**** Task data ****

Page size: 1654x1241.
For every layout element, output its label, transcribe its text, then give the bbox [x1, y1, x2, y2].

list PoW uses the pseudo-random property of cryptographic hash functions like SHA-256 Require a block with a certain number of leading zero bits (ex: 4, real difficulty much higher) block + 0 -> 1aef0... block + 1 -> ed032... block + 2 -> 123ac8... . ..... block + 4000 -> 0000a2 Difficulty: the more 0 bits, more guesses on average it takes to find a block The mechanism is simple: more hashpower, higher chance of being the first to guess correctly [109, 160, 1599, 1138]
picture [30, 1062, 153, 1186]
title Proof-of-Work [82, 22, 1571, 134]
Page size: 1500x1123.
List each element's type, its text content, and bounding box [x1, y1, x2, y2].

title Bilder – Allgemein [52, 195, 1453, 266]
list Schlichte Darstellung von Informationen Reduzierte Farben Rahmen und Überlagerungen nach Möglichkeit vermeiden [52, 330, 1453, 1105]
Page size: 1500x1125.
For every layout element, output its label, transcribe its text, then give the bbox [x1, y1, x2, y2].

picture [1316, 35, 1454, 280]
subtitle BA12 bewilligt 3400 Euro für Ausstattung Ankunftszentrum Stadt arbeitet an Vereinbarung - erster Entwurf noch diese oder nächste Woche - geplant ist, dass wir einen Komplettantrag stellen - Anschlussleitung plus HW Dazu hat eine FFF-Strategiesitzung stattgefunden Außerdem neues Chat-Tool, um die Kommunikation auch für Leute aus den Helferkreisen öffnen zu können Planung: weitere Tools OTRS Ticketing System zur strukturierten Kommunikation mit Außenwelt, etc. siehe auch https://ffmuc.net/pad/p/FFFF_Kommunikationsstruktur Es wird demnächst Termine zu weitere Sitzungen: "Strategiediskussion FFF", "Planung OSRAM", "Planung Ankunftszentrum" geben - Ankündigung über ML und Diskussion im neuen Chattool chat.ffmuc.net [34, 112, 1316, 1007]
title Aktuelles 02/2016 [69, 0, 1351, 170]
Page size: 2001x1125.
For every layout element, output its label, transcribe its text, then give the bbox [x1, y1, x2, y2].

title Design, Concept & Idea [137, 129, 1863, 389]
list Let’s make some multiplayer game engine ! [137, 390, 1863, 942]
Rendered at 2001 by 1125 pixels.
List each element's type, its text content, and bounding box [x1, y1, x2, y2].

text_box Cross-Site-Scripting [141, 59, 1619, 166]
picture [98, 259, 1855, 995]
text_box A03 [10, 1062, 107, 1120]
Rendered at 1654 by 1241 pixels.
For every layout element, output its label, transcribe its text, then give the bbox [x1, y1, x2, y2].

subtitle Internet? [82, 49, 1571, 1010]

****

Objective: Render every line of the records above as a JSON array of strings, one string per line, with blank lines omitted.

Reply:
[
  "Page size: 1654x1241.",
  "For every layout element, output its label, transcribe its text, then give the bbox [x1, y1, x2, y2].",
  "list PoW uses the pseudo-random property of cryptographic hash functions like SHA-256 Require a block with a certain number of leading zero bits (ex: 4, real difficulty much higher) block + 0 -> 1aef0... block + 1 -> ed032... block + 2 -> 123ac8... . ..... block + 4000 -> 0000a2 Difficulty: the more 0 bits, more guesses on average it takes to find a block The mechanism is simple: more hashpower, higher chance of being the first to guess correctly [109, 160, 1599, 1138]",
  "picture [30, 1062, 153, 1186]",
  "title Proof-of-Work [82, 22, 1571, 134]",
  "Page size: 1500x1123.",
  "List each element's type, its text content, and bounding box [x1, y1, x2, y2].",
  "title Bilder – Allgemein [52, 195, 1453, 266]",
  "list Schlichte Darstellung von Informationen Reduzierte Farben Rahmen und Überlagerungen nach Möglichkeit vermeiden [52, 330, 1453, 1105]",
  "Page size: 1500x1125.",
  "For every layout element, output its label, transcribe its text, then give the bbox [x1, y1, x2, y2].",
  "picture [1316, 35, 1454, 280]",
  "subtitle BA12 bewilligt 3400 Euro für Ausstattung Ankunftszentrum Stadt arbeitet an Vereinbarung - erster Entwurf noch diese oder nächste Woche - geplant ist, dass wir einen Komplettantrag stellen - Anschlussleitung plus HW Dazu hat eine FFF-Strategiesitzung stattgefunden Außerdem neues Chat-Tool, um die Kommunikation auch für Leute aus den Helferkreisen öffnen zu können Planung: weitere Tools OTRS Ticketing System zur strukturierten Kommunikation mit Außenwelt, etc. siehe auch https://ffmuc.net/pad/p/FFFF_Kommunikationsstruktur Es wird demnächst Termine zu weitere Sitzungen: \"Strategiediskussion FFF\", \"Planung OSRAM\", \"Planung Ankunftszentrum\" geben - Ankündigung über ML und Diskussion im neuen Chattool chat.ffmuc.net [34, 112, 1316, 1007]",
  "title Aktuelles 02/2016 [69, 0, 1351, 170]",
  "Page size: 2001x1125.",
  "For every layout element, output its label, transcribe its text, then give the bbox [x1, y1, x2, y2].",
  "title Design, Concept & Idea [137, 129, 1863, 389]",
  "list Let’s make some multiplayer game engine ! [137, 390, 1863, 942]",
  "Rendered at 2001 by 1125 pixels.",
  "List each element's type, its text content, and bounding box [x1, y1, x2, y2].",
  "text_box Cross-Site-Scripting [141, 59, 1619, 166]",
  "picture [98, 259, 1855, 995]",
  "text_box A03 [10, 1062, 107, 1120]",
  "Rendered at 1654 by 1241 pixels.",
  "For every layout element, output its label, transcribe its text, then give the bbox [x1, y1, x2, y2].",
  "subtitle Internet? [82, 49, 1571, 1010]"
]